Reuters:
MOSCOW (Reuters) – Russia on Tuesday unveiled a statue of Mikhail Kalashnikov, inventor of the AK-47 assault rifle that became by some estimates the most lethal weapon ever made and the best known Russian brand abroad.
Perched atop a pedestal in a tiny square on Moscow’s busy Garden Ring thoroughfare, the statue of Kalashnikov, who died in 2013, has him dressed in a bomber jacket and clutching an AK-47 in both hands.
“I created a weapon for the defense of my fatherland,” runs a Kalashnikov quote hewn on the pedestal. At the unveiling ceremony, a Kremlin guard of honor stood to attention as Russia’s national anthem played.
“This weapon is Russia’s defense. It’s one of Russia’s symbols. Alas, for life to continue, for lovely children to grow up, for beautiful women in Russia, there must be a weapon,” the monument’s sculptor, Salavat Shcherbakov, told reporters.
Kalashnikov actually didn’t work alone, nor did he begin with an unknown cartridge. His cartridge was already designed, he began with the German Sturmgewehr assault rifle design, and also had features of the M1. He was aided by Aleksandr Zaitsen.
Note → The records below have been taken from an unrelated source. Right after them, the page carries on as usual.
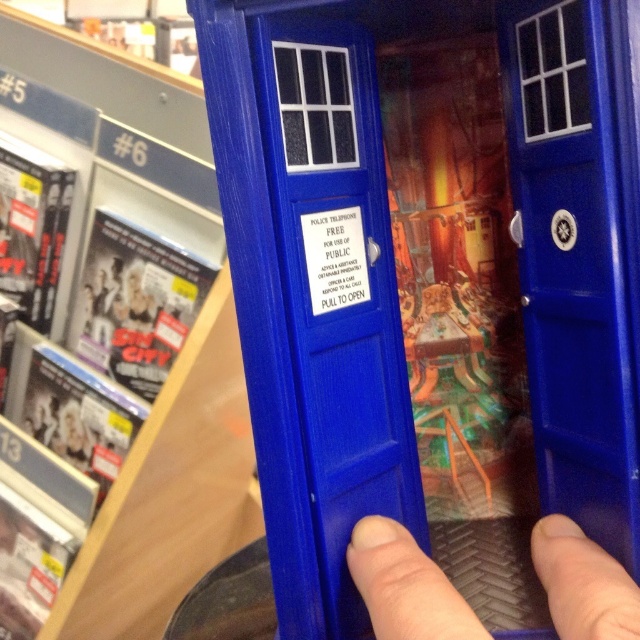
Question: In this image, where is blue plastic bookshelf at center located relative to blue plastic finger at lower center?

Choices:
 (A) above
 (B) below

Answer: (A)

Question: Is blue plastic bookshelf at center further to the viewer compared to blue plastic finger at lower center?

Choices:
 (A) no
 (B) yes

Answer: (B)

Question: Which point is closer to the camera?

Choices:
 (A) blue plastic bookshelf at center
 (B) blue plastic finger at lower center

Answer: (B)

Question: Can you confirm if blue plastic bookshelf at center is positioned below blue plastic finger at lower center?

Choices:
 (A) yes
 (B) no

Answer: (B)

Question: Which point is farther to the camera?

Choices:
 (A) blue plastic finger at lower center
 (B) blue plastic bookshelf at center

Answer: (B)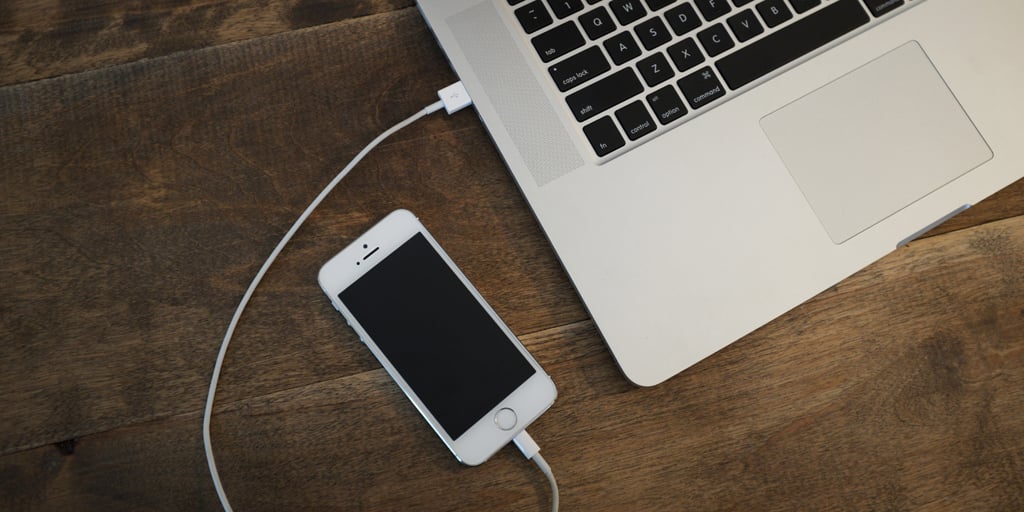
Identify the location of woodgrain surface. (274, 100), (895, 376).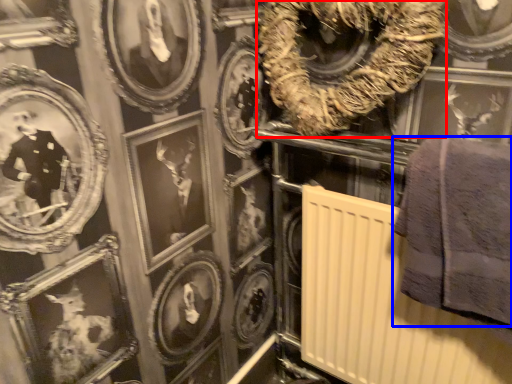
Question: Which of the following is the farthest to the observer, decor (highlighted by a red box) or towel (highlighted by a blue box)?

Choices:
 (A) decor
 (B) towel

Answer: (A)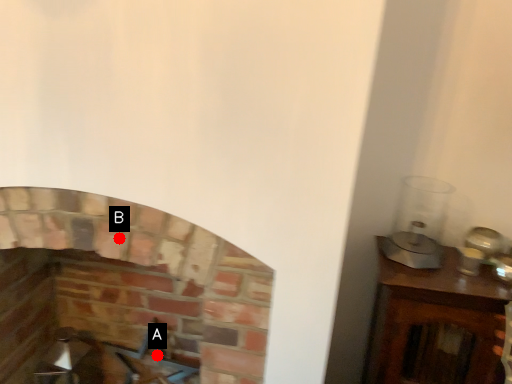
Question: Two points are circled on the image, labeled by A and B beside each circle. Which point appears closest to the camera in this image?

Choices:
 (A) A is closer
 (B) B is closer

Answer: (B)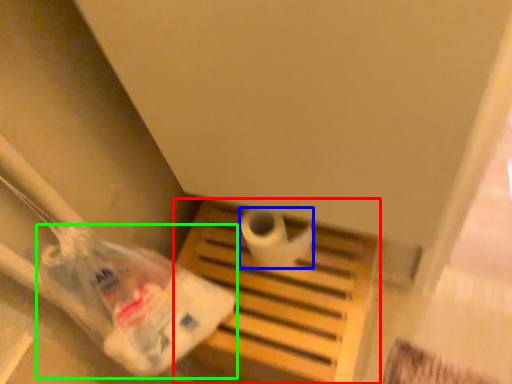
Question: Which is farther away from furniture (highlighted by a red box)? toilet paper (highlighted by a blue box) or plastic bag (highlighted by a green box)?

Choices:
 (A) toilet paper
 (B) plastic bag

Answer: (B)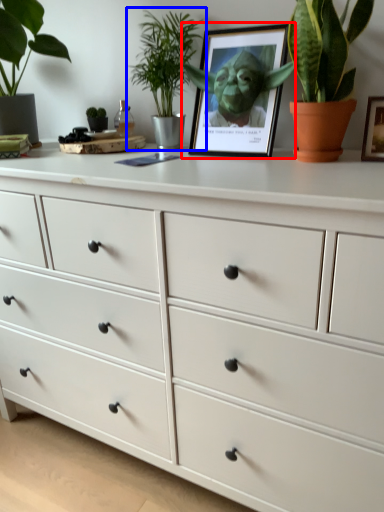
Question: Which object is further to the camera taking this photo, picture frame (highlighted by a red box) or houseplant (highlighted by a blue box)?

Choices:
 (A) picture frame
 (B) houseplant

Answer: (B)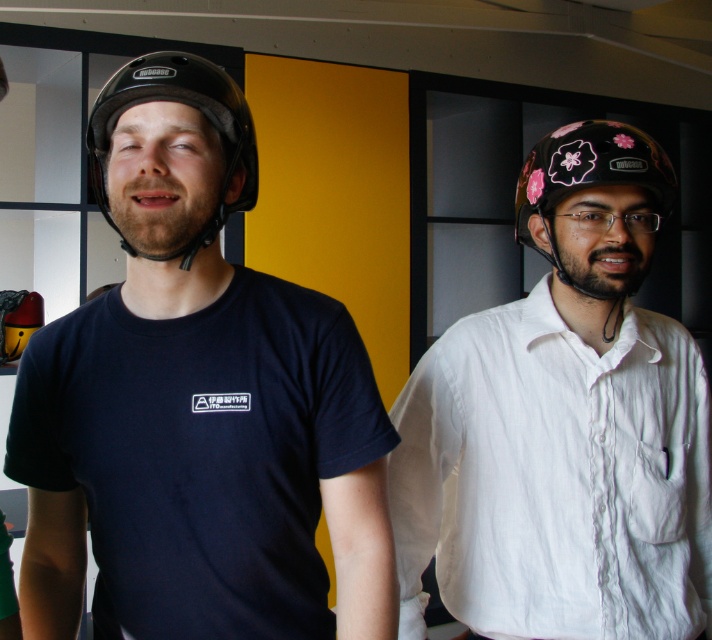
Question: Which of the following is the closest to the observer?

Choices:
 (A) matte black helmet at left
 (B) floral matte helmet at right
 (C) white matte helmet at right
 (D) transparent plastic glasses at center

Answer: (A)

Question: Does white matte helmet at right appear under black matte helmet at left?

Choices:
 (A) no
 (B) yes

Answer: (B)

Question: Which point is closer to the camera?

Choices:
 (A) (604, 333)
 (B) (214, 547)
 (C) (221, 140)
 (D) (602, 140)

Answer: (B)

Question: Is white matte helmet at right to the right of black matte helmet at left from the viewer's perspective?

Choices:
 (A) yes
 (B) no

Answer: (A)

Question: Considering the real-world distances, which object is farthest from the transparent plastic glasses at center?

Choices:
 (A) matte black helmet at left
 (B) white matte helmet at right
 (C) black matte helmet at left
 (D) floral matte helmet at right

Answer: (A)

Question: Does matte black helmet at left appear on the left side of transparent plastic glasses at center?

Choices:
 (A) no
 (B) yes

Answer: (B)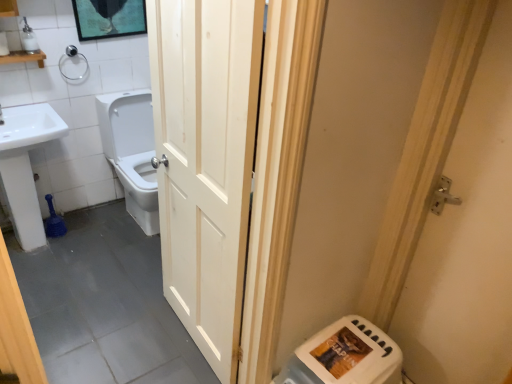
What is the approximate width of satin nickel towel bar at upper left?

satin nickel towel bar at upper left is 1.47 inches in width.

The image size is (512, 384). What do you see at coordinates (71, 57) in the screenshot?
I see `satin nickel towel bar at upper left` at bounding box center [71, 57].

The height and width of the screenshot is (384, 512). Describe the element at coordinates (25, 167) in the screenshot. I see `white ceramic sink at left` at that location.

Image resolution: width=512 pixels, height=384 pixels. Find the location of `white glossy toilet at center`. white glossy toilet at center is located at coordinates (132, 151).

Identify the location of white plastic soap dispenser at upper left. The width and height of the screenshot is (512, 384). (29, 39).

What is the approximate width of white wood door at center, the first door when ordered from left to right?

white wood door at center, the first door when ordered from left to right, is 2.12 inches wide.

Where is `white wooden shelf at upper left`? Image resolution: width=512 pixels, height=384 pixels. white wooden shelf at upper left is located at coordinates coord(24,57).

Is point (72, 51) farther from camera compared to point (22, 187)?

Eugene Stoner was also the chief engineer over the design of the AR line of rifles, with designers / mechanics Robert Fremont and Jim Sullivan. It’s mostly Stoner we remember, just like it’s mostly Kalashnikov we remember. I much prefer the exquisite engineering and tight tolerances of the AR design to the clunkiness and rattling of the AK. But that’s just my preference.
The U.S. ought to erect monuments to John Moses Browning and Eugene Stoner. But we won’t. We aren’t Russia. Russia has fighters. We have PowerPoint presentations on workforce diversity and workplace harassment.
So tell me again who won the cold war? Russia erects monuments to weapons designers, and American universities have professors who fill the minds of idiot-youngsters with poison. I’m not feeling victorious for some reason.